If companies can experience nightmares, Apple (AAPL) just had one. The ever-so-formidable stock with a strong product portfolio and solid fundamentals had become the first US company to hit $1 trillion valuation on August 2. Apple had looked so promising that it could even shake Warren Buffett’s unyielding aversion towards tech stocks.
But then Murphy’s law kicked in – iPhone, which accounts for close to 60% of the tech giant’s total revenue, started showing signs of weakness and investors recklessly sent the stock plunging up to 39% from its 52-week high.
Since the start of this year though, the stock has mildly recovered, gaining about 10.5%. And after all this unusual drama, Apple is now scheduled to report first-quarter 2019 results on Tuesday, January 29, after market close. So what’s on the cards?
Analysts project Q1 earnings of $4.17 per share, on revenue of $84.10 billion. This compares with the year-over period’s earnings of $3.89 per share on revenue of $88.3 billion. The revenues are therefore expected to decline about 4.7% from last year.
However, the top-line shocker is now already embedded into the stock as it was already cautioned by CEO Tim Cook earlier this month, putting all the blame on weakness in China and the emerging markets.
Putting an ax on its own revenue guidance is a rare habit for the company – last time it had happened 15 years ago. In fact, the CEO announcement was only a mere confirmation of what was already being widely speculated in the markets, thanks to guidance cuts by a slew of material suppliers and partner manufacturers.
With the revenue decline already warned and unit sales figures removed from its financial reporting, investors will be looking at other metrics to evaluate the stock.
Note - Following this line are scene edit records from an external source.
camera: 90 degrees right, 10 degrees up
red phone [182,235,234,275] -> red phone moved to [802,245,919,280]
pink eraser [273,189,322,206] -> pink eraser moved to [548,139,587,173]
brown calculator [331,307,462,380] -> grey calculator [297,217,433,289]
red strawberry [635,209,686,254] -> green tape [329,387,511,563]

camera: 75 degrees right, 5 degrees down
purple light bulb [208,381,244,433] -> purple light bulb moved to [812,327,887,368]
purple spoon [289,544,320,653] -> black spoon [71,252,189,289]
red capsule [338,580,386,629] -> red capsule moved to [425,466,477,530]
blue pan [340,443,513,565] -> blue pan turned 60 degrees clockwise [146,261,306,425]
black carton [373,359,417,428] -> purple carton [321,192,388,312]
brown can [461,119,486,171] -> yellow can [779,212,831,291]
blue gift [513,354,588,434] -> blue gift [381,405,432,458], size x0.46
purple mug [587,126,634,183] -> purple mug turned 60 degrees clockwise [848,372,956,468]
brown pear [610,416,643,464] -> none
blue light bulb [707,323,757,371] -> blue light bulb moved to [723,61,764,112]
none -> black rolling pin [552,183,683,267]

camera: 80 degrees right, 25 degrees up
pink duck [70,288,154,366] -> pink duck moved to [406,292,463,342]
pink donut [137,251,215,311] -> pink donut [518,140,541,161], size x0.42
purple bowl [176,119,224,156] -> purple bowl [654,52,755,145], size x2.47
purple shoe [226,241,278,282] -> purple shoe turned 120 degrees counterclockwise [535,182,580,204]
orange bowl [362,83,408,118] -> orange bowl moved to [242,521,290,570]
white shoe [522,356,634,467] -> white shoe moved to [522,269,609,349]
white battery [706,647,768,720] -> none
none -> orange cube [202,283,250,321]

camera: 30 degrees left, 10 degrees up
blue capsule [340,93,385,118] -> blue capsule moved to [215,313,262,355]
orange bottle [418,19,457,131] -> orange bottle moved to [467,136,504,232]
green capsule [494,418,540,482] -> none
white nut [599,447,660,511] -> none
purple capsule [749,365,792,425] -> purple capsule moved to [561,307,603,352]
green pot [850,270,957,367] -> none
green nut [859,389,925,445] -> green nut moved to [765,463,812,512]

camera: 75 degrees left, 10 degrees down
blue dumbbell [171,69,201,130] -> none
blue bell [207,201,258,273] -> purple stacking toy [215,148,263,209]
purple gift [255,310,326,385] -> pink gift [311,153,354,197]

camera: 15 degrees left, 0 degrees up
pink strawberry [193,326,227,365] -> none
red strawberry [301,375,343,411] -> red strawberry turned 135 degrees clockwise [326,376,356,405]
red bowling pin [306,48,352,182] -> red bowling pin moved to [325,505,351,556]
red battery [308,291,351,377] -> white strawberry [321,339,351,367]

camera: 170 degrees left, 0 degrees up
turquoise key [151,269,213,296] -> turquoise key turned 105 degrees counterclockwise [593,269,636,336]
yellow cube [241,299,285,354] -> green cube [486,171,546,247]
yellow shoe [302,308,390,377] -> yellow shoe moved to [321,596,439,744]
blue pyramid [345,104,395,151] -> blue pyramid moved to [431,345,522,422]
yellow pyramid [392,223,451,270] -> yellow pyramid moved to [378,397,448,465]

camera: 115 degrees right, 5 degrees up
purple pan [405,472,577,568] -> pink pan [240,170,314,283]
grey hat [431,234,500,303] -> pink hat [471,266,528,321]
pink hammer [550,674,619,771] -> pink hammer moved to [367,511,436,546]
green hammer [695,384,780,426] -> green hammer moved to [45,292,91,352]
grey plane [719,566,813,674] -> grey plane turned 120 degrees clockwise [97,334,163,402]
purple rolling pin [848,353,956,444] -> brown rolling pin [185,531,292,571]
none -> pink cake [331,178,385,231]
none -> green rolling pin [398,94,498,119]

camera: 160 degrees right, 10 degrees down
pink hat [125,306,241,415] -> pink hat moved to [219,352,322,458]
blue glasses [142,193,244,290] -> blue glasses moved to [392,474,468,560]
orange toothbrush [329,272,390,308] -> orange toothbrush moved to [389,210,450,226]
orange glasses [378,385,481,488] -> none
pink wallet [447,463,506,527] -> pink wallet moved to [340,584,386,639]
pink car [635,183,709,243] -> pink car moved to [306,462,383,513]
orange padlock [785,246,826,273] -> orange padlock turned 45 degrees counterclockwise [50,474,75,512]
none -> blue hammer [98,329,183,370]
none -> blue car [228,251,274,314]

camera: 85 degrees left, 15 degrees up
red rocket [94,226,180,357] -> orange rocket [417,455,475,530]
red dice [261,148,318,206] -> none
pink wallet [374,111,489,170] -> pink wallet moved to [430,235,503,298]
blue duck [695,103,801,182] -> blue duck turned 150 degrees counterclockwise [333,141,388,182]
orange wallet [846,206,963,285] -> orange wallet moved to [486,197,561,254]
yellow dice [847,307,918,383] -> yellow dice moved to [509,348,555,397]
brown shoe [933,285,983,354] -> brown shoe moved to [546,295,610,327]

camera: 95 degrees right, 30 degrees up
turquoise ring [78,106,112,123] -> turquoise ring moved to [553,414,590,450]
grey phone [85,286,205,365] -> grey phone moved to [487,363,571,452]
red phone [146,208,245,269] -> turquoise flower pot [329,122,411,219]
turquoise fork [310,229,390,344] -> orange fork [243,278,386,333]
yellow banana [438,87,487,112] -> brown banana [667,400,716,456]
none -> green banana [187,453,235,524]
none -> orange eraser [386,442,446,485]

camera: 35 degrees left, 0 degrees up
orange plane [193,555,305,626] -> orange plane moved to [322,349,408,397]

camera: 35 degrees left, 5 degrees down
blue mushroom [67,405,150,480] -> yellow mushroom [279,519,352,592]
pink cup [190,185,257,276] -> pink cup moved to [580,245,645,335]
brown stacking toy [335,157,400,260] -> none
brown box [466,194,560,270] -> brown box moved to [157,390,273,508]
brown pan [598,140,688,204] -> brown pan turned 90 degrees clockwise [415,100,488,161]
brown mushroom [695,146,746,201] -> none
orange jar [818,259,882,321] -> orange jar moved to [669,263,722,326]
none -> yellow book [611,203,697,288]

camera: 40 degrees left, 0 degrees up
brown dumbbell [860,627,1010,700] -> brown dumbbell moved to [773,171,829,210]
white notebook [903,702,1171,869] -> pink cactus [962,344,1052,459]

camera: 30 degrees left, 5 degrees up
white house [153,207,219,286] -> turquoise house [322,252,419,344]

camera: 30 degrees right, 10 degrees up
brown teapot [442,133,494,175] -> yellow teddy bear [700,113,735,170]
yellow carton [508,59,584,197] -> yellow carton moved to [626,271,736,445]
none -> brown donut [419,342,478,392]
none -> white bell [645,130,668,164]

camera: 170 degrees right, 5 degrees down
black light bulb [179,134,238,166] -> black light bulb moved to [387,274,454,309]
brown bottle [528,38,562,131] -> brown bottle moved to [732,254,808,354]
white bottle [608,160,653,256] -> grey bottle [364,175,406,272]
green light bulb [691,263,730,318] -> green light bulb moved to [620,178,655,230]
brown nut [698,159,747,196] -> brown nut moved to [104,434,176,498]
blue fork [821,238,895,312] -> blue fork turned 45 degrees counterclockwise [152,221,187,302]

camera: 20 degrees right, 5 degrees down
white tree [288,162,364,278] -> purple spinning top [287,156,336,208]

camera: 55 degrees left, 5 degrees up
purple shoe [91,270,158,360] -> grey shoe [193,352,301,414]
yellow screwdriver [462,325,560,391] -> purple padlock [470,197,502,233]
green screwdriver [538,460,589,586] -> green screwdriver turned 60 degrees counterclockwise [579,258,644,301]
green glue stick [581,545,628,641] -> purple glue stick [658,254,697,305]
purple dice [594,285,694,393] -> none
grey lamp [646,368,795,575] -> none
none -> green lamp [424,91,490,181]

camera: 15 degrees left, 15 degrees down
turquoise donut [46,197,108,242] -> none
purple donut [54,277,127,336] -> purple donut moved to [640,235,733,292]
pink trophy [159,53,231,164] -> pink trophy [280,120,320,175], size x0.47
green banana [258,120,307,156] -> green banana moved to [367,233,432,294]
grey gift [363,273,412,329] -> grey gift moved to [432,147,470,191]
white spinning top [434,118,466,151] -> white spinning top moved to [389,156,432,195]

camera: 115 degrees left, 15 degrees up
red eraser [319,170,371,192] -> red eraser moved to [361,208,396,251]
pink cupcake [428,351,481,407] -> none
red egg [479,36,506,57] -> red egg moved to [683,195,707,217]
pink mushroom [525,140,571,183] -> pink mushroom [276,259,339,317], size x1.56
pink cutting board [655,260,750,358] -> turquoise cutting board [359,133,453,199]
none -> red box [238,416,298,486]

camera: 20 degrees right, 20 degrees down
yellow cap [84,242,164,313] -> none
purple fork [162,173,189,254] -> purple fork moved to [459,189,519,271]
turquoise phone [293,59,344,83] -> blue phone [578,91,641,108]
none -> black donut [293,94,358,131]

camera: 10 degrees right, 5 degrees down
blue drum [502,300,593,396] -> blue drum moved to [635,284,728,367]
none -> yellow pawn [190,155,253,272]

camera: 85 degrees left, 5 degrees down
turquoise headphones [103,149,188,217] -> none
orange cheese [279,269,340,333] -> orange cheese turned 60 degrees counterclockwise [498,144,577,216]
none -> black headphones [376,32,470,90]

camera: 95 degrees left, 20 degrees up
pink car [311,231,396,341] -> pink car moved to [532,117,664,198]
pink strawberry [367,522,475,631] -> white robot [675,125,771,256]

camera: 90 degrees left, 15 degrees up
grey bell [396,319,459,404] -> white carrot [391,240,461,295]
An important metric in this regard should be the operating margin.
During the September quarter, Apple had reported a 67bp increase in its operating margins, after 11 straight quarters of declines. The jump in Q4 was primarily due to a slight delay in the launch of its iPhone Xs models, compared to cheaper 8 models last year.
From Q1 though, once again expect declines in operating margins as Apple, unlike its usual self, is giving away massive discounts to sell more iPhones. Analysts expect iPhone revenues to decline double digits this quarter, compared to a 29% jump in the same period last year.
Investors will also be looking at Apple services, which is touted to be the next big thing for the tech giant. The services segment is projected to grow 27% to breach the $10 billion mark. Tim Cook had earlier remarked that non-smartphone revenues are expected to jump 20% in 2019. Going by this bullish projection, Apple is well positioned to achieve its target of doubling the services revenue between 2016 and 2020.
Also, Apple’ soon-to-be-launched streaming service, which will compete with Netflix (NFLX) and Amazon (AMZN) Prime Video, will join the lucrative services unit and help boost its overall revenues.
Apple is definitely not the quality stock that it used to be. However, the market expects the company to reward the investors who remain long on the stock. Q1 earnings will act as a teaser to the company’s expected performance for the rest of this year.